### WHAT THE TASK REQUIRES
Please give the listing underneath again, exactly as shown.

--------------------------------------------------

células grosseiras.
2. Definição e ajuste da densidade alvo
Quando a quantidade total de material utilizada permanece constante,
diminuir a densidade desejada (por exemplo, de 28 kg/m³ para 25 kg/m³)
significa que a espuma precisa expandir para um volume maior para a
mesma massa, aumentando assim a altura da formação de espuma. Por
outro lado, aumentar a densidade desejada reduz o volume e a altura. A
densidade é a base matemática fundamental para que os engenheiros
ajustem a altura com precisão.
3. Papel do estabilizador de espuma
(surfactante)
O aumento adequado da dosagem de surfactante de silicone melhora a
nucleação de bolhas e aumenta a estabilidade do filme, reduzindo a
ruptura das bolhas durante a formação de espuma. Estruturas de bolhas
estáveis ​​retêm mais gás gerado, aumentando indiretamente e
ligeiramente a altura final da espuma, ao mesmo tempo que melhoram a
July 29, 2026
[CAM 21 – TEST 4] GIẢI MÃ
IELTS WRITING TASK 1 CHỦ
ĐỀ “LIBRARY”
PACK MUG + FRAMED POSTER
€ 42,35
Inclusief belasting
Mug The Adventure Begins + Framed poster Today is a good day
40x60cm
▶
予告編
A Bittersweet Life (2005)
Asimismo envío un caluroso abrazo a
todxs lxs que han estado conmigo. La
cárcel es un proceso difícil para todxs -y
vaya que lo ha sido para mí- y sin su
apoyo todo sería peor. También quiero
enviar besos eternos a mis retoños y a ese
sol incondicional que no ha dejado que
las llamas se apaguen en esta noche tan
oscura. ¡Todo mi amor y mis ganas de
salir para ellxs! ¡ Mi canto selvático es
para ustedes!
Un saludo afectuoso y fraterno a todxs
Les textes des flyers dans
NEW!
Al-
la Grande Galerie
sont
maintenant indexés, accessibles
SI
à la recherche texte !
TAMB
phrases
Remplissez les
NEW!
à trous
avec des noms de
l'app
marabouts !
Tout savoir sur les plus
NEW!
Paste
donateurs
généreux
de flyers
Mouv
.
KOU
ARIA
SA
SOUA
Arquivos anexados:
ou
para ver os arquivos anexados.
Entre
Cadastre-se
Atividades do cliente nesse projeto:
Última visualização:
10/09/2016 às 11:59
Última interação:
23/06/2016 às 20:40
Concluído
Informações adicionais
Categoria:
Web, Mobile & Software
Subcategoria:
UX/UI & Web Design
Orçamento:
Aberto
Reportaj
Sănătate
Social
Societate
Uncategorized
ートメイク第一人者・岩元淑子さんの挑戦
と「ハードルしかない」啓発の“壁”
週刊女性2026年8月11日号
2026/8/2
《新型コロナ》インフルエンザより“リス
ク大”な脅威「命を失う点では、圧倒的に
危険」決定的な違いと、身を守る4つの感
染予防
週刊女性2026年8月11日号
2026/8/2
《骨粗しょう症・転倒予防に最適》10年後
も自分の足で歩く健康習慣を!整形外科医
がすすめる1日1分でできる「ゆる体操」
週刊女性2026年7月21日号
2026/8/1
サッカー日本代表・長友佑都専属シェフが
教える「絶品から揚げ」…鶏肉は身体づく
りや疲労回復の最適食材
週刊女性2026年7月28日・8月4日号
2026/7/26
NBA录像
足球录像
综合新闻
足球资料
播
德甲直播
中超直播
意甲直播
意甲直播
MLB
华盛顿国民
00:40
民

--------------------------------------------------

### SOLUTION
células grosseiras.
2. Definição e ajuste da densidade alvo
Quando a quantidade total de material utilizada permanece constante,
diminuir a densidade desejada (por exemplo, de 28 kg/m³ para 25 kg/m³)
significa que a espuma precisa expandir para um volume maior para a
mesma massa, aumentando assim a altura da formação de espuma. Por
outro lado, aumentar a densidade desejada reduz o volume e a altura. A
densidade é a base matemática fundamental para que os engenheiros
ajustem a altura com precisão.
3. Papel do estabilizador de espuma
(surfactante)
O aumento adequado da dosagem de surfactante de silicone melhora a
nucleação de bolhas e aumenta a estabilidade do filme, reduzindo a
ruptura das bolhas durante a formação de espuma. Estruturas de bolhas
estáveis ​​retêm mais gás gerado, aumentando indiretamente e
ligeiramente a altura final da espuma, ao mesmo tempo que melhoram a
July 29, 2026
[CAM 21 – TEST 4] GIẢI MÃ
IELTS WRITING TASK 1 CHỦ
ĐỀ “LIBRARY”
PACK MUG + FRAMED POSTER
€ 42,35
Inclusief belasting
Mug The Adventure Begins + Framed poster Today is a good day
40x60cm
▶
予告編
A Bittersweet Life (2005)
Asimismo envío un caluroso abrazo a
todxs lxs que han estado conmigo. La
cárcel es un proceso difícil para todxs -y
vaya que lo ha sido para mí- y sin su
apoyo todo sería peor. También quiero
enviar besos eternos a mis retoños y a ese
sol incondicional que no ha dejado que
las llamas se apaguen en esta noche tan
oscura. ¡Todo mi amor y mis ganas de
salir para ellxs! ¡ Mi canto selvático es
para ustedes!
Un saludo afectuoso y fraterno a todxs
Les textes des flyers dans
NEW!
Al-
la Grande Galerie
sont
maintenant indexés, accessibles
SI
à la recherche texte !
TAMB
phrases
Remplissez les
NEW!
à trous
avec des noms de
l'app
marabouts !
Tout savoir sur les plus
NEW!
Paste
donateurs
généreux
de flyers
Mouv
.
KOU
ARIA
SA
SOUA
Arquivos anexados:
ou
para ver os arquivos anexados.
Entre
Cadastre-se
Atividades do cliente nesse projeto:
Última visualização:
10/09/2016 às 11:59
Última interação:
23/06/2016 às 20:40
Concluído
Informações adicionais
Categoria:
Web, Mobile & Software
Subcategoria:
UX/UI & Web Design
Orçamento:
Aberto
Reportaj
Sănătate
Social
Societate
Uncategorized
ートメイク第一人者・岩元淑子さんの挑戦
と「ハードルしかない」啓発の“壁”
週刊女性2026年8月11日号
2026/8/2
《新型コロナ》インフルエンザより“リス
ク大”な脅威「命を失う点では、圧倒的に
危険」決定的な違いと、身を守る4つの感
染予防
週刊女性2026年8月11日号
2026/8/2
《骨粗しょう症・転倒予防に最適》10年後
も自分の足で歩く健康習慣を!整形外科医
がすすめる1日1分でできる「ゆる体操」
週刊女性2026年7月21日号
2026/8/1
サッカー日本代表・長友佑都専属シェフが
教える「絶品から揚げ」…鶏肉は身体づく
りや疲労回復の最適食材
週刊女性2026年7月28日・8月4日号
2026/7/26
NBA录像
足球录像
综合新闻
足球资料
播
德甲直播
中超直播
意甲直播
意甲直播
MLB
华盛顿国民
00:40
民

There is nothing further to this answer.